This blog series is a part of the write-up assignments of our Game Engineering II class in the Master of Entertainment Arts & Engineering program at University of Utah.

The main purpose of this assignment is to separate some codes inside Graphics.cpp into two other different structs/classes that represents mesh (geometry data) and effect (shading).

The most important part of this assignment is to make our new mesh and effect class/struct interface independent and easy to extend/maintain. Also, what should be handled by the graphics class and what should be handled by the separate mesh/effect classes.

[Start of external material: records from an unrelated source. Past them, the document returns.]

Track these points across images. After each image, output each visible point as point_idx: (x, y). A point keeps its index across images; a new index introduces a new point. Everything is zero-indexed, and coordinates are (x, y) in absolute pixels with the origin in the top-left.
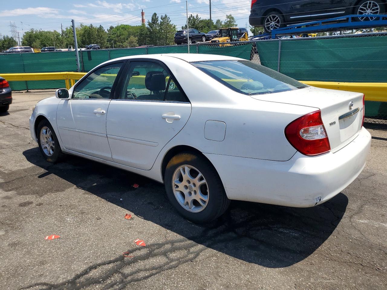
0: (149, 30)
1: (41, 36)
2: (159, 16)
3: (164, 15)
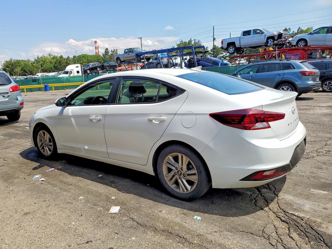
0: (103, 59)
1: (19, 63)
2: (110, 50)
3: (113, 50)
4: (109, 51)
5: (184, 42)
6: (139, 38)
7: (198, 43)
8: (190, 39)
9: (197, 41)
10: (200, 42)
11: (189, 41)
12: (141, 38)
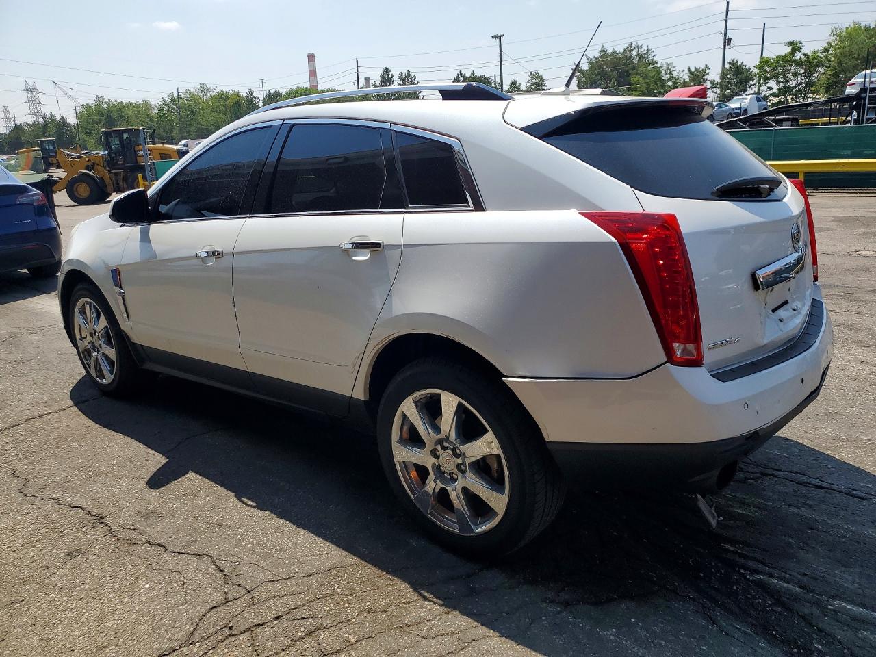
2: (395, 74)
3: (404, 72)
4: (392, 76)
5: (610, 51)
6: (494, 37)
7: (646, 56)
8: (630, 42)
9: (643, 50)
10: (653, 54)
11: (625, 49)
12: (500, 37)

The mesh should be a representation with the geometry data of some sorts. And we would want to draw it on the screen as easily as possible when needed. If we look at OpenGL, drawing requires us to bind the vertex array (ID) to the current OpenGL state, and then we can draw it by specifying the first index and the count. Therefore, those parameters needed along with the vertices data should be set up during the initialization stage.

In our initialization stage, our mesh class takes a pointer to the actual data, the triangle count in that data, and how many vertices for a triangle. We then generate and bind the vertex array and buffer, set up the vertex attribute with proper stride and offset accordingly (since we’re not dealing with any texture or other stuff, we only care about the 3D coordinates).

Finally, we need to clean up the mesh when our engine shuts down. Here, we first bind the vertex array to 0, and then we delete the vertex array and buffer.


Our effect class should contain some shading information that can be bind and used to render our meshes at runtime.

Our render class contains the shader handles for vertex shader and fragment shader, along with a render state that contains some state parameters for the frame being rendered.

When initializing, we use the path to the two shaders that were passed in to load and store the shader handles.

When binding, we will use the shader that we stored and also bind the render state to set some properties for the current mesh that is being rendered, such as culling, depth test, etc.

When cleaning up, we just release the shader resource with the handles inside our effect class.


Combining our new mesh and effect class, we can use them easily to render what we want.


GPU Capture

Since it’s hard to debug shader comparing to normal codes. There are some tools that can alleviate this pain.

Direct 3D

We can use the visual studio graphics debugging tool for Direct 3D codes. We can use PrtScrn to capture different frames. Inside each frame, we can see all sorts of details such as the shaders used for the draw call, or how a pixel is rendered to get the resulting color. We can also see the results of different stages in the render pipeline.






Before running the GPU capture for OpenGL, I changed the vertices to render a different shape. Also, since we cannot use the visual studio built-in tool for OpenGL programs, we needed to download other tools, such as RenderDoc that’s being used right here. We can use F12 or PrtScrn to capture frames and look into their details. We can easily see all the detailed information of the vertices and actual gl_position during each draw call, which can be extremely super powerful and useful for debugging.




Optional Challenges

I made a diamond shape (sort of).



Windows x86 (OpenGL)
Windows x64 (Direct 3D)


This assignment forces us to understand and abstract codes and create a platform-independent interface for creating and using meshes and effects. Which can be kind of tricky given the fact that I’m not extremely familiar with the different graphics library API. However, I think the practice of thinking in higher level and providing an easy way for others or other parts of the engine to use the rendering system is probably more important.

Special thanks to

Shantanu Pandey

for pointing out the problem when I was trying to set up the solution on my own laptop.